== Data under study ==

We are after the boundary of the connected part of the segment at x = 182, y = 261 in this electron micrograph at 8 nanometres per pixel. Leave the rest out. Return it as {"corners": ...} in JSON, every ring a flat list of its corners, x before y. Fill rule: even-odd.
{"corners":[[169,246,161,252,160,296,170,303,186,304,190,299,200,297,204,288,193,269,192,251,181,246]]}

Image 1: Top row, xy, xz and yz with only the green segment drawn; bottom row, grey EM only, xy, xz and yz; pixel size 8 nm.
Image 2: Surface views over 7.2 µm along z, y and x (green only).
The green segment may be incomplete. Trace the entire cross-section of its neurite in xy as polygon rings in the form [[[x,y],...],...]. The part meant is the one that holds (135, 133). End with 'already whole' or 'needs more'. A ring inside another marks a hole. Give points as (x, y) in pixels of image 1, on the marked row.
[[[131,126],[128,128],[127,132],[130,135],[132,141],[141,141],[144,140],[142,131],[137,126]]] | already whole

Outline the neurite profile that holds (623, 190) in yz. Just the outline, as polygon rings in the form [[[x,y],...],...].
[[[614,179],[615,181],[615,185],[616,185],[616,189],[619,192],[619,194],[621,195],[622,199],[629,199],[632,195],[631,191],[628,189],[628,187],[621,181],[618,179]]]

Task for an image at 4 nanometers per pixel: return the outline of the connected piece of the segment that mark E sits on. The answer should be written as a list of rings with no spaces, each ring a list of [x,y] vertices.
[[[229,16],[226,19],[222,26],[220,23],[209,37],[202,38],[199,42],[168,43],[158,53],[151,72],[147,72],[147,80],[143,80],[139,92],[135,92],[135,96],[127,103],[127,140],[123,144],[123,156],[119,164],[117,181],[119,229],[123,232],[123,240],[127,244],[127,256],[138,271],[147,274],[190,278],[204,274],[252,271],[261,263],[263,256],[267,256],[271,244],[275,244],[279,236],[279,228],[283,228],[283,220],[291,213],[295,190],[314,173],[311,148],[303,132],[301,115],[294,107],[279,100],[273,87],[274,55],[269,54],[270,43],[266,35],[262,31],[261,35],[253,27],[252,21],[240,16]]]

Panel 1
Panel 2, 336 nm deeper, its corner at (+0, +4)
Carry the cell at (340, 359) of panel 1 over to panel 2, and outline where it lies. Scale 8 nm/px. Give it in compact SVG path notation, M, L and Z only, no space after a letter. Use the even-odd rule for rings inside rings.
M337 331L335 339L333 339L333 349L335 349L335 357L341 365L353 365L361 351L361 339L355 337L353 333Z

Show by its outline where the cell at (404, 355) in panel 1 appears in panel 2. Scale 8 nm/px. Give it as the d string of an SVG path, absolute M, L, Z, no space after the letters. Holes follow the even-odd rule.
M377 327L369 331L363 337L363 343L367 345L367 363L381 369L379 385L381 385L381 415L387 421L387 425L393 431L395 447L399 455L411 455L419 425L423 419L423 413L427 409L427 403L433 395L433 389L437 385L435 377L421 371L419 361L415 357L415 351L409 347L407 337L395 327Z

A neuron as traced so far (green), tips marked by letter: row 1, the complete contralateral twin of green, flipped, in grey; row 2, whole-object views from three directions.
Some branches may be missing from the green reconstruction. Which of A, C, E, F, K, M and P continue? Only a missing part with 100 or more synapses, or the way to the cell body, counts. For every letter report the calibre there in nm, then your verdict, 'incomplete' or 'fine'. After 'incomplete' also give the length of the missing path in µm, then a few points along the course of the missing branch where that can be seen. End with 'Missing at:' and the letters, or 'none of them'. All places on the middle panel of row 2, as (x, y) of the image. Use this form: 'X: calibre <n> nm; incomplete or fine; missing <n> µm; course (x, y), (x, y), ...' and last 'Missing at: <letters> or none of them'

== Task requirements ==
With no line skipped, copy the entries exactly as written.

== Output for this task ==
We are after the boundary of the connected part of the segment at x = 182, y = 261 in this electron micrograph at 8 nanometres per pixel. Leave the rest out. Return it as {"corners": ...} in JSON, every ring a flat list of its corners, x before y. Fill rule: even-odd.
{"corners":[[169,246,161,252,160,296,170,303,186,304,190,299,200,297,204,288,193,269,192,251,181,246]]}

Image 1: Top row, xy, xz and yz with only the green segment drawn; bottom row, grey EM only, xy, xz and yz; pixel size 8 nm.
Image 2: Surface views over 7.2 µm along z, y and x (green only).
The green segment may be incomplete. Trace the entire cross-section of its neurite in xy as polygon rings in the form [[[x,y],...],...]. The part meant is the one that holds (135, 133). End with 'already whole' or 'needs more'. A ring inside another marks a hole. Give points as (x, y) in pixels of image 1, on the marked row.
[[[131,126],[128,128],[127,132],[130,135],[132,141],[141,141],[144,140],[142,131],[137,126]]] | already whole

Outline the neurite profile that holds (623, 190) in yz. Just the outline, as polygon rings in the form [[[x,y],...],...].
[[[614,179],[615,181],[615,185],[616,185],[616,189],[619,192],[619,194],[621,195],[622,199],[629,199],[632,195],[631,191],[628,189],[628,187],[621,181],[618,179]]]

Task for an image at 4 nanometers per pixel: return the outline of the connected piece of the segment that mark E sits on. The answer should be written as a list of rings with no spaces, each ring a list of [x,y] vertices.
[[[229,16],[226,19],[222,26],[220,23],[209,37],[202,38],[199,42],[168,43],[158,53],[151,72],[147,72],[147,80],[143,80],[139,92],[135,92],[135,96],[127,103],[127,140],[123,144],[123,156],[119,164],[117,181],[119,229],[123,232],[123,240],[127,244],[127,256],[138,271],[147,274],[190,278],[204,274],[252,271],[261,263],[263,256],[267,256],[271,244],[275,244],[279,236],[279,228],[283,228],[283,220],[291,213],[295,190],[314,173],[311,148],[303,132],[301,115],[294,107],[279,100],[273,87],[274,55],[269,54],[270,43],[266,35],[262,31],[261,35],[253,27],[252,21],[240,16]]]

Panel 1
Panel 2, 336 nm deeper, its corner at (+0, +4)
Carry the cell at (340, 359) of panel 1 over to panel 2, and outline where it lies. Scale 8 nm/px. Give it in compact SVG path notation, M, L and Z only, no space after a letter. Use the even-odd rule for rings inside rings.
M337 331L335 339L333 339L333 349L335 349L335 357L341 365L353 365L361 351L361 339L355 337L353 333Z

Show by its outline where the cell at (404, 355) in panel 1 appears in panel 2. Scale 8 nm/px. Give it as the d string of an SVG path, absolute M, L, Z, no space after the letters. Holes follow the even-odd rule.
M377 327L369 331L363 337L363 343L367 345L367 363L381 369L379 385L381 385L381 415L387 421L387 425L393 431L395 447L399 455L411 455L419 425L423 419L423 413L427 409L427 403L433 395L433 389L437 385L435 377L421 371L419 361L415 357L415 351L409 347L407 337L395 327Z

A neuron as traced so far (green), tips marked by letter: row 1, the complete contralateral twin of green, flipped, in grey; row 2, whole-object views from three directions.
Some branches may be missing from the green reconstruction. Which of A, C, E, F, K, M and P continue? Only a missing part with 100 or more synapses, or the way to the cell body, counts. For every letter report the calibre there in nm, then your verdict, 'incomplete' or 'fine'. After 'incomplete' also give the length of the missing path in µm, then a few points along the course of the missing branch where that can be seen. End with 'Missing at:' and the letters, or 'none of them'. All places on the middle panel of row 2, as (x, y) of the image. Use this form: 'X: calibre <n> nm; incomplete or fine; missing <n> µm; course (x, y), (x, y), ...' and last 'Missing at: <letters> or none of them'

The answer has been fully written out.